### Excerpt
------------------------------------------------------------

Example 1 - A 2 g wax ring in 14k rose gold

14k rose gold has a specific gravity of 13.10. The calculation is:

2.00 g × 13.10 = 26.20 g - add the 1.5% buffer and you'll order 26.60 g of casting metal.

Example 2 - A 3.4 g wax pendant in platinum

Platinum 950 has a specific gravity of 20.76. Platinum always surprises first-time platinum casters:

3.40 g × 20.76 = 70.58 g - almost 2.3 troy ounces. Budget accordingly.

Example 3 - A 1.1 g wax band in 22k yellow gold

22k gold, beloved of Indian and Middle Eastern jewellery, has a specific gravity of 17.80:

1.10 g × 17.80 = 19.58 g - about 0.63 troy ounces of 22k gold required.

Why wax weights matter

Casting is the single biggest cost in most jewellery pieces. Ten grams of 18k yellow gold is roughly $280 in raw material. Getting the wax-to-metal calculation wrong by 10% isn't a rounding error - it's $28 per casting, on every casting, forever. Over a year of production that compounds into real money.

The goldsmith who keeps a specific-gravity table in their head and runs this calculation from the first wax has two advantages: (1) they never run short of casting grain, and (2) they quote consistently, because their quotes are grounded in the actual metal weight they'll pay for.

How to weigh a wax accurately

A standard jewellery scale with 0.01 g resolution is enough. Sit the wax directly on the pan - no wax containers, no tissue paper, nothing that adds weight. If the piece is asymmetric, weigh it in two orientations and average.

If you're casting from a 3D print rather than a hand-carved wax, the software that generated the print (MatrixGold, RhinoGold, Fusion 360, Blender) usually has a volume readout. Multiply the volume in cubic centimetres by the specific gravity of your resin (check the manufacturer data sheet - it's typically 1.05 to 1.15 for castable resins) to get the theoretical "wax-equivalent" weight. From there the calculator above handles the rest.

Bench tip from Ian: always weigh the wax before you add the sprue. Sprue weight is predictable per casting shop and shouldn't compound into your quotes.

Metal weight for specific shapes

If you don't have a wax yet but you know the dimensions of the piece you're planning, you can estimate weight from volume. For standard shapes the formulas are well known.

Ring weight (plain band)

Volume = π × ((outer radius)² − (inner radius)²) × width. Multiply by specific gravity for weight.

Wire weight

Volume = π × (radius)² × length. Cut a 1 m length of 1.5 mm 18k yellow gold wire: volume = π × 0.75² × 1000 = 1,767.1 mm³ = 1.767 cm³. Weight = 1.767 × 15.58 = 27.52 g.

Sheet weight

Volume = length × width × thickness. A 50 × 50 × 1 mm sterling silver sheet: 2,500 mm³ = 2.5 cm³ × 10.36 = 25.9 g.

Tube weight

Volume = π × (outer radius² − inner radius²) × length.

The Carit app has dedicated calculators for each of the above - ring weight, wire weight, sheet weight, tube weight - so you don't need to do the geometry by hand.

IB

Ian Barnard

Bench jeweller · Founder, Carit

Ian runs all his metal weight calculations through the Carit app - the same logic and same values you're using above. If you cast or fabricate regularly, the app versions keep a history and multiply through live metal prices. About Ian →

FAQ

What is the specific gravity of 18k gold?

------------------------------------------------------------

(Items drawn from a dataset)
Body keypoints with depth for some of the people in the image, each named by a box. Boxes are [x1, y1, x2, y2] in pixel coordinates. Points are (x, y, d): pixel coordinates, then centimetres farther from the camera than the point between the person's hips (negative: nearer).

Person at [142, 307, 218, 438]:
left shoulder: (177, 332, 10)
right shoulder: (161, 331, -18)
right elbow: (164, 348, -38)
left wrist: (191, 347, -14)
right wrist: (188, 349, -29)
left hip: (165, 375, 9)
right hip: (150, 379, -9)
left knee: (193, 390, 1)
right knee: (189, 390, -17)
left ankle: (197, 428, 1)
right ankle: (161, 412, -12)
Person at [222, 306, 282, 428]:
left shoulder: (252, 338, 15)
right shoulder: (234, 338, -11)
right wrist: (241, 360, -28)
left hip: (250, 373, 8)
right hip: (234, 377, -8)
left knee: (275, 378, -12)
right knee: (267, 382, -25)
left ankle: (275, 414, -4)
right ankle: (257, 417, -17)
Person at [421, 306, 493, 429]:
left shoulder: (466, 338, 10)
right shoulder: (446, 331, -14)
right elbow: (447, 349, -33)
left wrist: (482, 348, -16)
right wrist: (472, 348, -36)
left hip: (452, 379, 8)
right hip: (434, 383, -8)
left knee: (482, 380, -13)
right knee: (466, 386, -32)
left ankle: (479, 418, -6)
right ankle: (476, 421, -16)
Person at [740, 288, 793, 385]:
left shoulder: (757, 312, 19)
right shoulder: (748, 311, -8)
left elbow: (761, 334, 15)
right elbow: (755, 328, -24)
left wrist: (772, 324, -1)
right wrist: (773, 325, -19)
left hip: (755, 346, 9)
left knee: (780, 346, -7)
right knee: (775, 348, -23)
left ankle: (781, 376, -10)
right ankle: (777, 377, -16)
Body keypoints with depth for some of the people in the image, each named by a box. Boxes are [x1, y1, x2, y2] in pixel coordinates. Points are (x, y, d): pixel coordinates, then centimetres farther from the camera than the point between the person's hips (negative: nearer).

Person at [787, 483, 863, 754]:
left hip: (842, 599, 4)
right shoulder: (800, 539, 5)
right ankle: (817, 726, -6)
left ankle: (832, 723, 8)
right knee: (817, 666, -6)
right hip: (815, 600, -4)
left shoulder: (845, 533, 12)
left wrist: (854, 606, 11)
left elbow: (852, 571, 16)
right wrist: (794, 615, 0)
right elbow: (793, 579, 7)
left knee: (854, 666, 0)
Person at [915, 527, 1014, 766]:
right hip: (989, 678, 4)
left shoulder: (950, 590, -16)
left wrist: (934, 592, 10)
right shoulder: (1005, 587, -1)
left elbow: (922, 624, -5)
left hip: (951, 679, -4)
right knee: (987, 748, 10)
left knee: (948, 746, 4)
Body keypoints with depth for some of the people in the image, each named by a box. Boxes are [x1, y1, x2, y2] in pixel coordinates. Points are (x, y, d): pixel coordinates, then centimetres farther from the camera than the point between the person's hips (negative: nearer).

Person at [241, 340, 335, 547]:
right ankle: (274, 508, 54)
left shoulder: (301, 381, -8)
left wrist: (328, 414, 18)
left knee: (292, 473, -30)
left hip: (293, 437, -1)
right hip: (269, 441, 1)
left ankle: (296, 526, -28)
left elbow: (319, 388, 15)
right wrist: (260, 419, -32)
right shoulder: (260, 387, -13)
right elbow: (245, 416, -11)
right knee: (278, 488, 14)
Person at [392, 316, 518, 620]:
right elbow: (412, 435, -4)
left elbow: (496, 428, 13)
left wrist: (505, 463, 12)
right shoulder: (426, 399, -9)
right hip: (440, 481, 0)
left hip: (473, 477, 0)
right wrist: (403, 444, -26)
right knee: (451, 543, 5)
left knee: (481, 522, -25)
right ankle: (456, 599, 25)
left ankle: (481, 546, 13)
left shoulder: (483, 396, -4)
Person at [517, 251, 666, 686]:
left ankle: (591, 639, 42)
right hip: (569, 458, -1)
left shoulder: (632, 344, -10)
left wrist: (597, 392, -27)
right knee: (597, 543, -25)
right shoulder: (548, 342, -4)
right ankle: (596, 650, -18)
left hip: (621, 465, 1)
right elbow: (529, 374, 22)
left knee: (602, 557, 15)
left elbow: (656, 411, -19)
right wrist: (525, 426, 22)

------------------------------------------------------------

Write out the metal weight excerpt word for word, starting with "22k gold, beloved" and going on through "into real money.". You can leave the records aside; none of them is needed.

22k gold, beloved of Indian and Middle Eastern jewellery, has a specific gravity of 17.80:

1.10 g × 17.80 = 19.58 g - about 0.63 troy ounces of 22k gold required.

Why wax weights matter

Casting is the single biggest cost in most jewellery pieces. Ten grams of 18k yellow gold is roughly $280 in raw material. Getting the wax-to-metal calculation wrong by 10% isn't a rounding error - it's $28 per casting, on every casting, forever. Over a year of production that compounds into real money.